I hear this phrase a lot. “Wow, the holidays really snuck up on us this year, huh?” Not really. Christmas is very predictable. It’s the same date of the same month every year. If anything, the decorations in the mall and commercials on TV should give us even more time to prepare as they seem to start earlier and earlier each year. Yet no matter how stressful last year’s holiday preparations were, we fail to take action to prevent it from happening again…and again. If you mailed your Christmas cards on December 24th last year, why not set a reminder in your phone to begin the process earlier next year? Writing Christmas cards, picking out a tree and buying gifts should be a loving and thoughtful experience. Any stress that comes along with it is unintended or misplaced. If you’ve made an effort to be more proactive and organized but are still left with a time deficit, then chances are you’re simply trying to do too much. So….

Simplify!

The holidays are made for tradition, but they should not take up so much of your time that you’re left with no time to actually enjoy everything for which they stand. The most important traditions should be carried on, but there are many that should also be let go. Determine what’s giving you the best return on investment (ROI) for your time. Sugar cookies made from scratch, hand painted Christmas ornaments and self-stamped wrapping paper are fun activities and beautiful memories, but don’t feel like you have to do all of them every single year. Enjoy the act of preparing for the holidays, but also remember to enjoy time with family and friends. Also, don’t be afraid to lower the bar. I imagine almost every other person you know is feeling a degree of stress and overwhelm as well. Simplify this Christmas with fewer, but more meaningful presents. Do a secret Santa or eliminate the pressure of presents altogether. Hopefully The Grinch that Stole Christmas has helped us to realize that it’s the time you spend with those you love (and the great food) that make the holidays special. Presents, cards and decorations are all just extra.

It’s a process.

So often I hear people boast that they’ve been decorated since Thanksgiving or their Christmas shopping was completely done by mid September and my inner response is, “Was it a race?” Preparing for the holidays is part of the celebration – it’s a process and balance. Rushing to get everything done and out of the way as soon as possible makes Christmas like any other task on your to-do list. I also can’t imagine you feel the same holiday cheer when shopping next to bathing suits and beach balls. Scrambling to buy that last present on Christmas Eve also makes the act of gift giving feel more like an obligation than a thoughtful gesture. Find a balance between the two, take time to sip the eggnog and when all else fails…simplify!

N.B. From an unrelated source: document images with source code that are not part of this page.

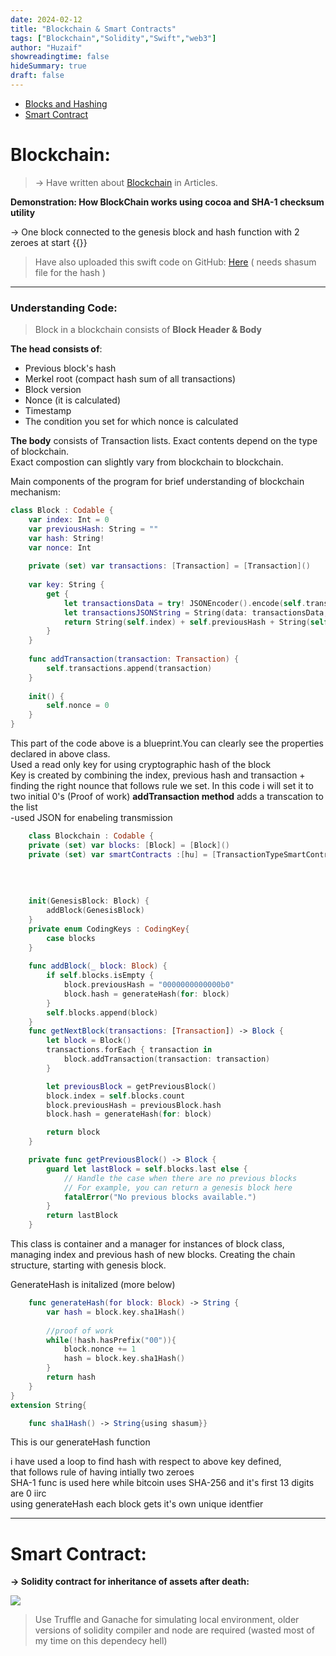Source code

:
 ```yaml
---
date: 2024-02-12
title: "Blockchain & Smart Contracts"
tags: ["Blockchain","Solidity","Swift","web3"]
author: "Huzaif"
showreadingtime: false
hideSummary: true
draft: false
---
```


- [Blocks and Hashing](#understanding-code)
- [Smart Contract](#smart-contract)

# Blockchain:

>->  Have written about [Blockchain](https://huz4f.online/articles/blockchain/) in Articles.
>
**Demonstration: How BlockChain works using cocoa and SHA-1 checksum utility**

-> One block connected to the genesis block and hash function with 2 zeroes at start
{{<youtube dsYQxNIGCRk>}} 


>Have also uploaded this swift code on GitHub:  [Here](https://github.com/huz4f/Blockchain) ( needs shasum file for the hash ) 

---

###  Understanding Code:
>Block in a blockchain consists of **Block Header & Body**
>
**The head consists of**:
- Previous block's hash
- Merkel root (compact hash sum of all transactions)
- Block version
- Nonce (it is calculated)
- Timestamp 
- The condition you set for which nonce is calculated

**The body** consists of Transaction lists. Exact contents depend on the type of blockchain. \
Exact compostion can slightly vary from blockchain to blockchain.

Main components of the program for brief understanding of blockchain mechanism:
```swift
class Block : Codable {
    var index: Int = 0
    var previousHash: String = ""
    var hash: String!
    var nonce: Int
    
    private (set) var transactions: [Transaction] = [Transaction]()
    
    var key: String {
        get {
            let transactionsData = try! JSONEncoder().encode(self.transactions)
            let transactionsJSONString = String(data: transactionsData, encoding: .utf8)
            return String(self.index) + self.previousHash + String(self.nonce) + (transactionsJSONString ?? "")
        }
    }
    
    func addTransaction(transaction: Transaction) {
        self.transactions.append(transaction)
    }
    
    init() {
        self.nonce = 0
    }
}
```
This part of the code above is a blueprint.You can clearly see the properties declared in above class. \
Used a read only key for using cryptographic hash of the block \
Key is created by combining the index, previous hash and transaction + finding the right nounce that follows rule we set. In this code i will set it to two initial 0's (Proof of work)
**addTransaction method** adds a transcation to the list \
-used JSON for enabeling transmission

```swift
    class Blockchain : Codable {
    private (set) var blocks: [Block] = [Block]()
    private (set) var smartContracts :[hu] = [TransactionTypeSmartContract()]
    
    
    
    
    init(GenesisBlock: Block) {
        addBlock(GenesisBlock)
    }
    private enum CodingKeys : CodingKey{
        case blocks
    }
    
    func addBlock(_ block: Block) {
        if self.blocks.isEmpty {
            block.previousHash = "0000000000000b0"
            block.hash = generateHash(for: block)
        }
        self.blocks.append(block)
    }
    func getNextBlock(transactions: [Transaction]) -> Block {
        let block = Block()
        transactions.forEach { transaction in
            block.addTransaction(transaction: transaction)
        }

        let previousBlock = getPreviousBlock()
        block.index = self.blocks.count
        block.previousHash = previousBlock.hash
        block.hash = generateHash(for: block)

        return block
    }

    private func getPreviousBlock() -> Block {
        guard let lastBlock = self.blocks.last else {
            // Handle the case when there are no previous blocks
            // For example, you can return a genesis block here
            fatalError("No previous blocks available.")
        }
        return lastBlock
    }
```
This class is container and a manager for instances of block class, managing index and previous hash of new blocks. Creating the chain structure, starting with genesis block.

GenerateHash is initalized (more below)


```swift
    func generateHash(for block: Block) -> String {
        var hash = block.key.sha1Hash()
        
        //proof of work
        while(!hash.hasPrefix("00")){
            block.nonce += 1
            hash = block.key.sha1Hash()
        }
        return hash
    }
}
extension String{

    func sha1Hash() -> String{using shasum}}
```
This is our generateHash function

i have used a loop to find hash with respect to above key defined, \
that follows rule of having intially two zeroes \
SHA-1 func is used here while bitcoin uses SHA-256 and it's first 13 digits are 0 iirc \
using generateHash each block gets it's own unique identfier

---

# Smart Contract:
 **-> Solidity contract for inheritance of assets after death:**


![](/projects/sol.png)

> Use Truffle and Ganache for simulating local environment, older versions of solidity compiler and node are required (wasted most of my time on this dependecy hell)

If you’re not having fun, you’re doing it wrong.

Finally and most importantly, you should be able to look back on your preparation for the holidays and smile while remembering some fond and funny moments. Even in the coldest and gloomiest months, you should feel warmer, brighter and friendlier. If you find that the holidays bring out the worst in you or your family, make you fight, feel angry or stressed, then something’s gotta give. Somewhere you’re missing the mark for what Christmas is truly all about. And once the holidays have come and gone, you shouldn’t be left feeling even worse—looking at the mounds of decorations that need put away or the heaping credit card debt. All of these are signs that a change needs to be made. Get back to the basics of what makes Christmas fun and special for you!

This holiday season be merry, be bright and….don’t be stressed!